MATERIAL FOR THIS EXERCISE:

-*-*-

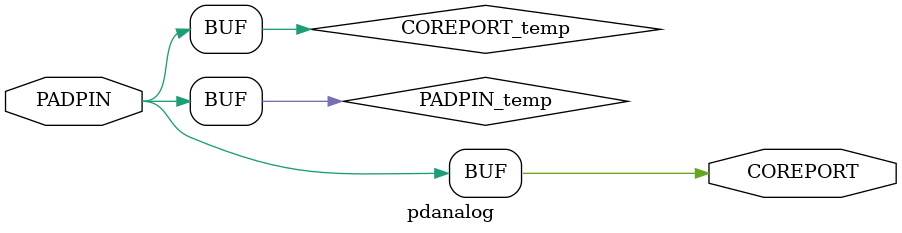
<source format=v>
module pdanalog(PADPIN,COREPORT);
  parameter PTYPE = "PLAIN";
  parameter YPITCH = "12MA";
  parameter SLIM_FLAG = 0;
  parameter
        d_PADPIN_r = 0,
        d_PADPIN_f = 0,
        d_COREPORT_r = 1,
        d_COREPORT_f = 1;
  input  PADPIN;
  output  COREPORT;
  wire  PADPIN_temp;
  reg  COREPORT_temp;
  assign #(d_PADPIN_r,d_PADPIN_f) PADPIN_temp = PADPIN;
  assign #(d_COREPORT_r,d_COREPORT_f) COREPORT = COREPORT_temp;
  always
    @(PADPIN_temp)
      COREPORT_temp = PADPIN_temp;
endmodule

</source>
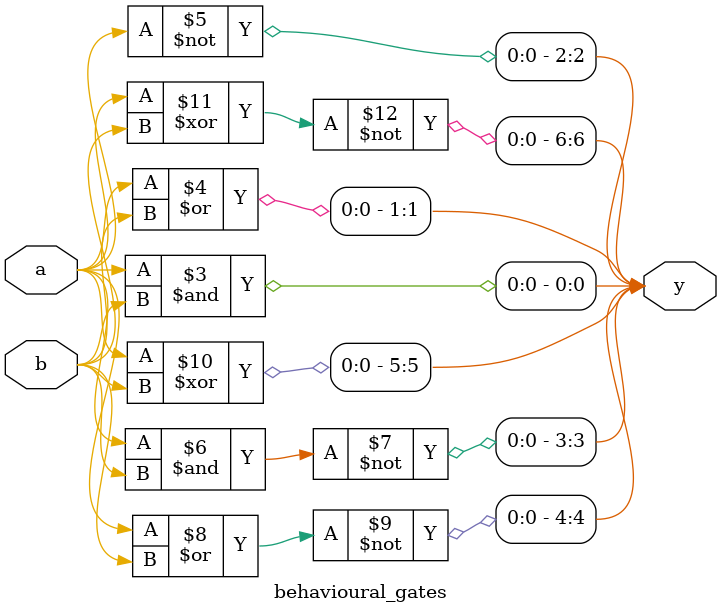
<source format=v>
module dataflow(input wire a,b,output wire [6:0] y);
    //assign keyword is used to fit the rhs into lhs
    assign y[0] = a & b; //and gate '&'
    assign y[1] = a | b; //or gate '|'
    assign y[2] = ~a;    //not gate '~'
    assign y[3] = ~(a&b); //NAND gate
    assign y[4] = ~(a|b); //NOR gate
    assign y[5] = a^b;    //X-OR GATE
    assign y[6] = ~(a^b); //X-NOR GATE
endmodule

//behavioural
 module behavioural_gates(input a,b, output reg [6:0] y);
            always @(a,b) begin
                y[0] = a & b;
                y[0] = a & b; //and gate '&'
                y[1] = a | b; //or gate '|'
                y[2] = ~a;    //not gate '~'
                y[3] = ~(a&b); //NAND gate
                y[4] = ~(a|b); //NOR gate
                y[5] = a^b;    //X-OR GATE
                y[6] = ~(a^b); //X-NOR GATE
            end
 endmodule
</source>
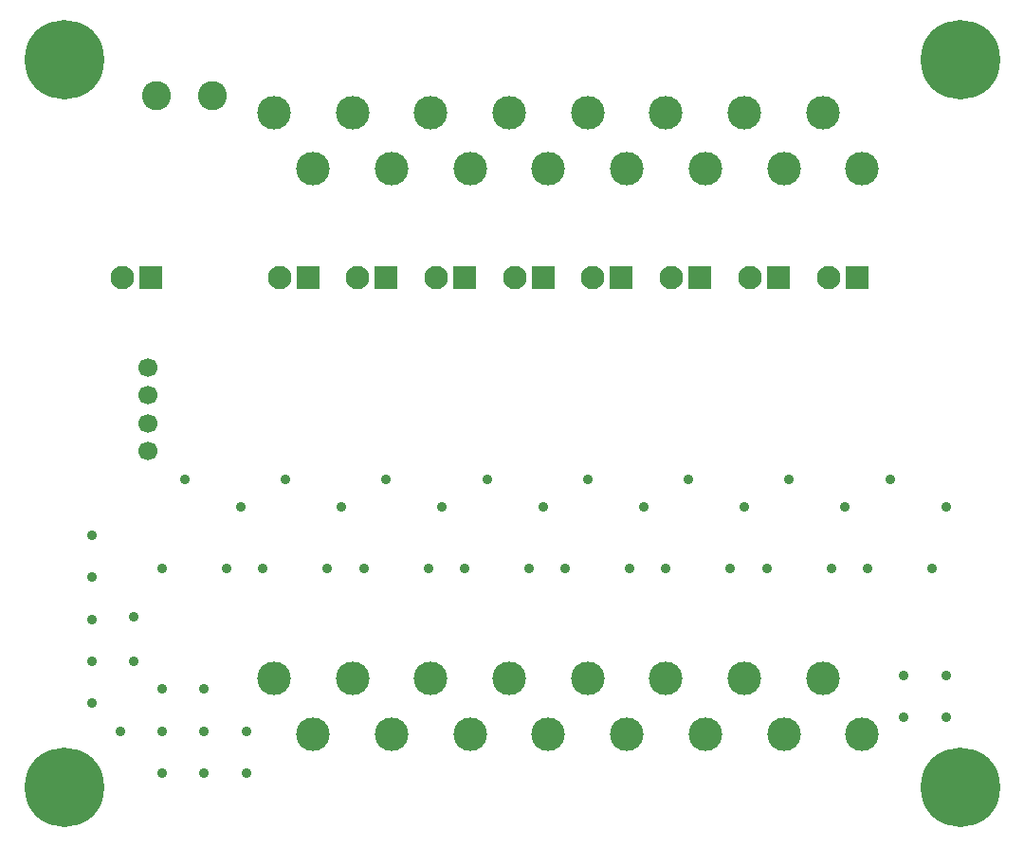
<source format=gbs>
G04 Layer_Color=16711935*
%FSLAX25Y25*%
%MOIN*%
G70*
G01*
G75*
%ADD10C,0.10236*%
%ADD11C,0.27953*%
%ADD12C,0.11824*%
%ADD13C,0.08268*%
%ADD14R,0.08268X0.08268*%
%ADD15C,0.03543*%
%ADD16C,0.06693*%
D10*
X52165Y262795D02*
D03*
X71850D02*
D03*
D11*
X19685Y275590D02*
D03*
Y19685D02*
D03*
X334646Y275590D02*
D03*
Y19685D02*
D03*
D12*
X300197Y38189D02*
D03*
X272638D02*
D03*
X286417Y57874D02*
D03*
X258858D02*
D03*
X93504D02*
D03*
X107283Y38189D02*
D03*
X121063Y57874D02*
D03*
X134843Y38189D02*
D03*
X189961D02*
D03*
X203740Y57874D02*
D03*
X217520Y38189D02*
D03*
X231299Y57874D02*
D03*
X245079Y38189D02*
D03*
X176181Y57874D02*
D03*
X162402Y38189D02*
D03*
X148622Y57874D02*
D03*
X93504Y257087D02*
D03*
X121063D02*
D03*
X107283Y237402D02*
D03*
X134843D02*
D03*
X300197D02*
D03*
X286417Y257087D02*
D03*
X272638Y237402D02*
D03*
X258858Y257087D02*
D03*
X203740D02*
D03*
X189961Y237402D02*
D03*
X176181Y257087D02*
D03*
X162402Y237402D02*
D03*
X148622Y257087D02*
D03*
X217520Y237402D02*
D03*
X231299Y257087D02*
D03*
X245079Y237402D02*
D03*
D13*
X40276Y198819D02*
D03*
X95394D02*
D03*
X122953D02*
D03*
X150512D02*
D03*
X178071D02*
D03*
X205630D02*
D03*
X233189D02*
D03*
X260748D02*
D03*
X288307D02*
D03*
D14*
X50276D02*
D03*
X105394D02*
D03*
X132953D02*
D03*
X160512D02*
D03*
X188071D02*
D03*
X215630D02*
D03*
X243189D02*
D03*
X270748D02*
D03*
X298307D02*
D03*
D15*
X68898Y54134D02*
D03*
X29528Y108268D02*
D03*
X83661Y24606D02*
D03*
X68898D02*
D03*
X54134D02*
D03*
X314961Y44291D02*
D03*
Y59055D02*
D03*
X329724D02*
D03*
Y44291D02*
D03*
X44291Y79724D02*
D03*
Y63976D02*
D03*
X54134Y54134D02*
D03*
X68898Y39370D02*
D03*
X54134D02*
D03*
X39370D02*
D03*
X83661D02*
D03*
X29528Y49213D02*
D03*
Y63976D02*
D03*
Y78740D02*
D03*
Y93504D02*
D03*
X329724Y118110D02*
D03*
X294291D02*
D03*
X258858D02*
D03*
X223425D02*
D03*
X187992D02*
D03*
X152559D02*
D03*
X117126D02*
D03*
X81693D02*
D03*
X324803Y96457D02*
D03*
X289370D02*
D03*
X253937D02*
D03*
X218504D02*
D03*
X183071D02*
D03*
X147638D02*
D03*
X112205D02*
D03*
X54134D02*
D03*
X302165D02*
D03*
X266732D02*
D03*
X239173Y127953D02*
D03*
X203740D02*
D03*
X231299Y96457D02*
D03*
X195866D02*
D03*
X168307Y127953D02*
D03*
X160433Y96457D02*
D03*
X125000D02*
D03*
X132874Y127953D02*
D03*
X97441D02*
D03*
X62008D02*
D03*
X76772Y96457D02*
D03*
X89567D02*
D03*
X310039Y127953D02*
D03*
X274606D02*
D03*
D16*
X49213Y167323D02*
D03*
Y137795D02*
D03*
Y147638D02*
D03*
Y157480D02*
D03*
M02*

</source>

-*-*-

Among the lines of the records above, count those holding the string "assign", and report only the number.

WRITTEN REPLY:
10